2. Motorboat engines are quite a remarkable invention. Typically you would want to keep water away from an engine, but the motor boat engine uses water to cool itself. That being said, the engines have a very bad PR image because they are noisy, dangerous and polluting. The idea of burning off hundreds of thousands of barrels of oil to clean up the mess seems like such a waste and just as environmentally devastating as the leak itself. I would propose to Johnson Outdoors, Inc. to create a motor that could separate the oil from water and then burn off the oil but instead of powering a propeller to pull around recreational water skiers, the engines would work as generators, turning the oil into electricity, which could be relayed back to shore via cables or battery boats.

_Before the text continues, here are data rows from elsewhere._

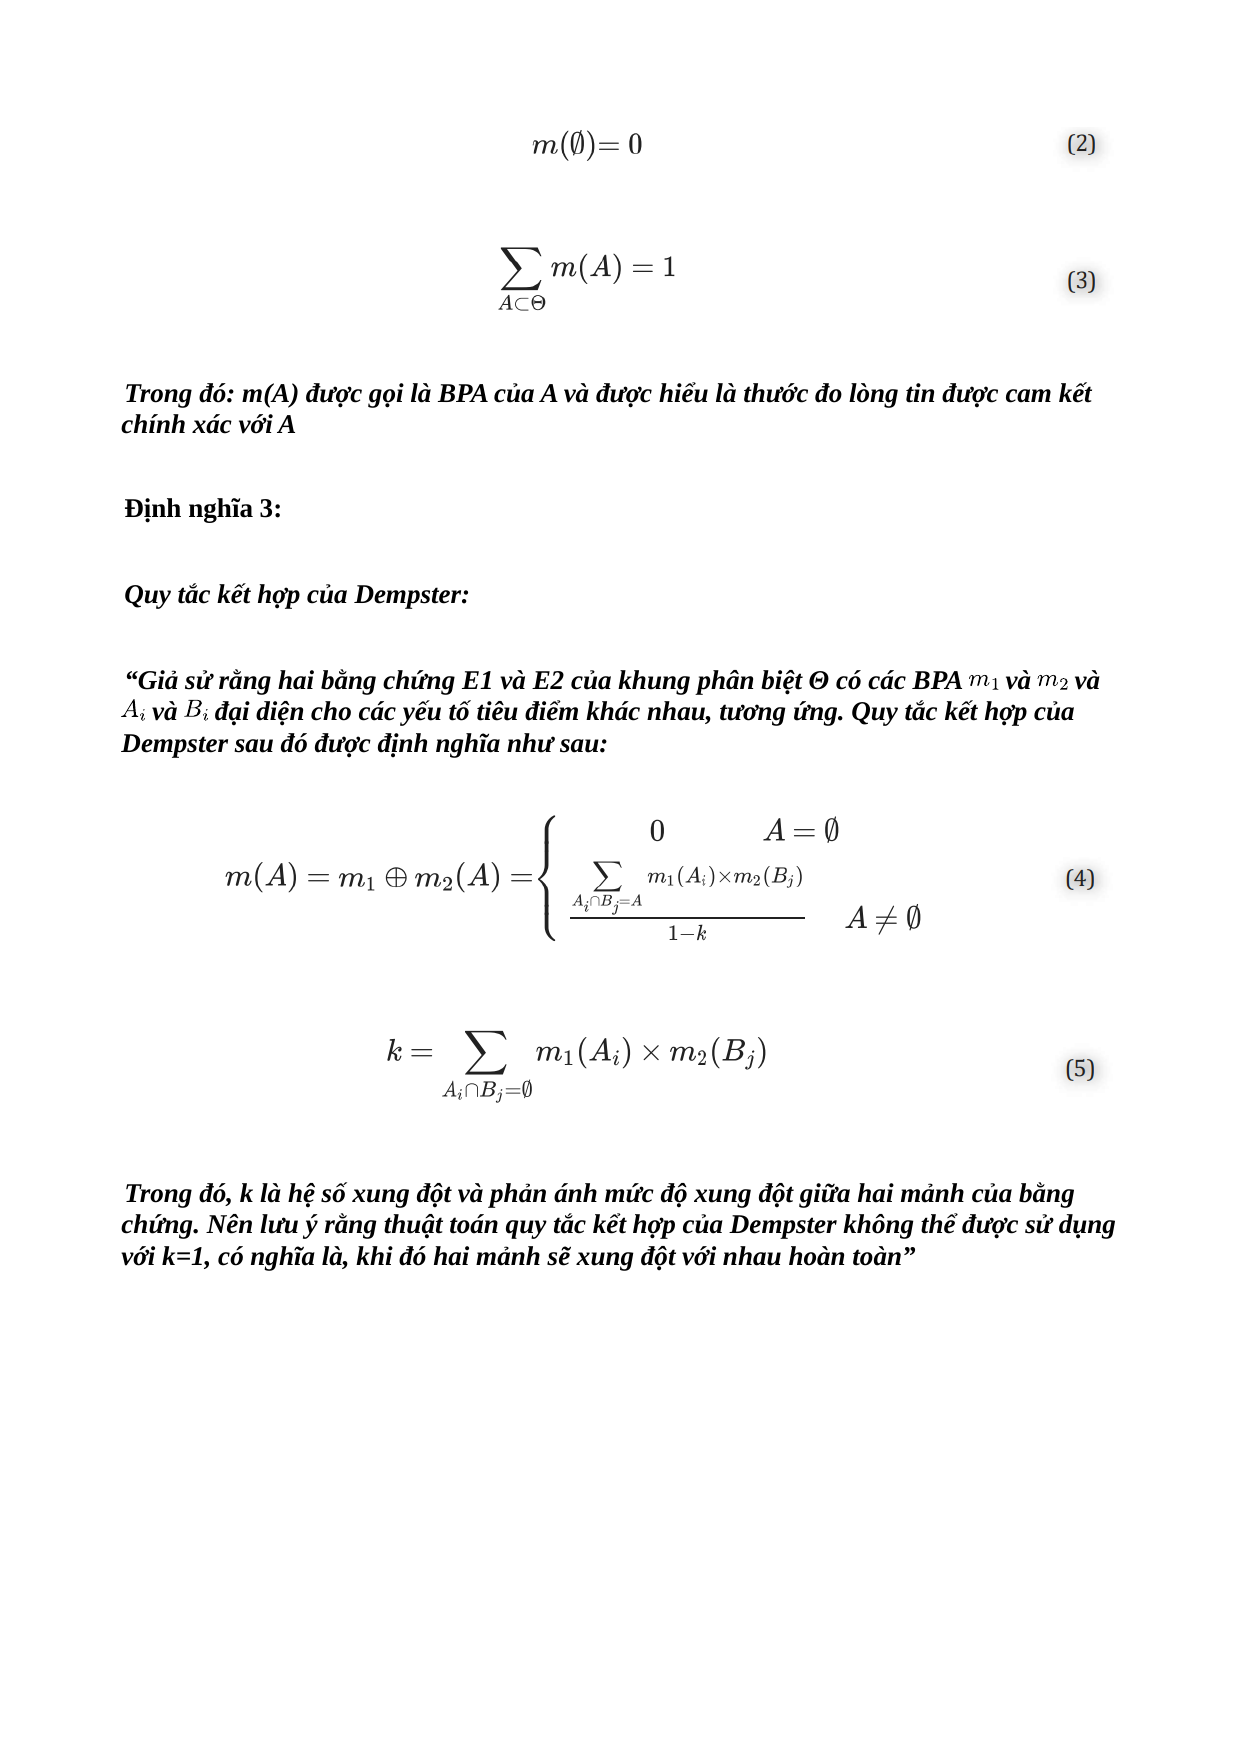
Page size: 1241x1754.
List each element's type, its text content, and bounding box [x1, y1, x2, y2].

text Trong đó: m(A) được gọi là BPA của A và được hiểu là thước đo lòng tin được cam kết chính xác với A [121, 377, 1119, 439]
picture [119, 118, 1121, 334]
text Định nghĩa 3: [121, 492, 1119, 523]
text Trong đó, k là hệ số xung đột và phản ánh mức độ xung đột giữa hai mảnh của bằng chứng. Nên lưu ý rằng thuật toán quy tắc kểt hợp của Dempster không thể được sử dụng với k=1, có nghĩa là, khi đó hai mảnh sẽ xung đột với nhau hoàn toàn” [121, 1177, 1119, 1271]
text “Giả sử rằng hai bằng chứng E1 và E2 của khung phân biệt Θ có các BPA và và và đại diện cho các yếu tố tiêu điểm khác nhau, tương ứng. Quy tắc kết hợp của Dempster sau đó được định nghĩa như sau: [121, 664, 1119, 758]
text Quy tắc kết hợp của Dempster: [121, 578, 1119, 609]
picture [119, 770, 1121, 1123]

3. The third idea is to use an ancient and deadly element in the high seas: rice. Rice was once known as the most dangerous cargo to transport in wooden ships. Gold, for example, is heavy but nothing happens to it if it gets wet. Rice, however, is very expansive. When water leaked into the hull of a ship and soaked bags of rice, the grain swelled with such a force that it would rip the ship apart. Uncle Ben's Boil-in-Bag technology could be revamped here as Kevlar/sushi roll rice plugs. The dry rice packages would be stuffed into the riser pipe, opened enough to saturate with water and then the rice would expand and cut off the leak.

4. Of course BP will need a mascot to make a media spin on the situation...perhaps my Subby the Submarine can come to their rescue.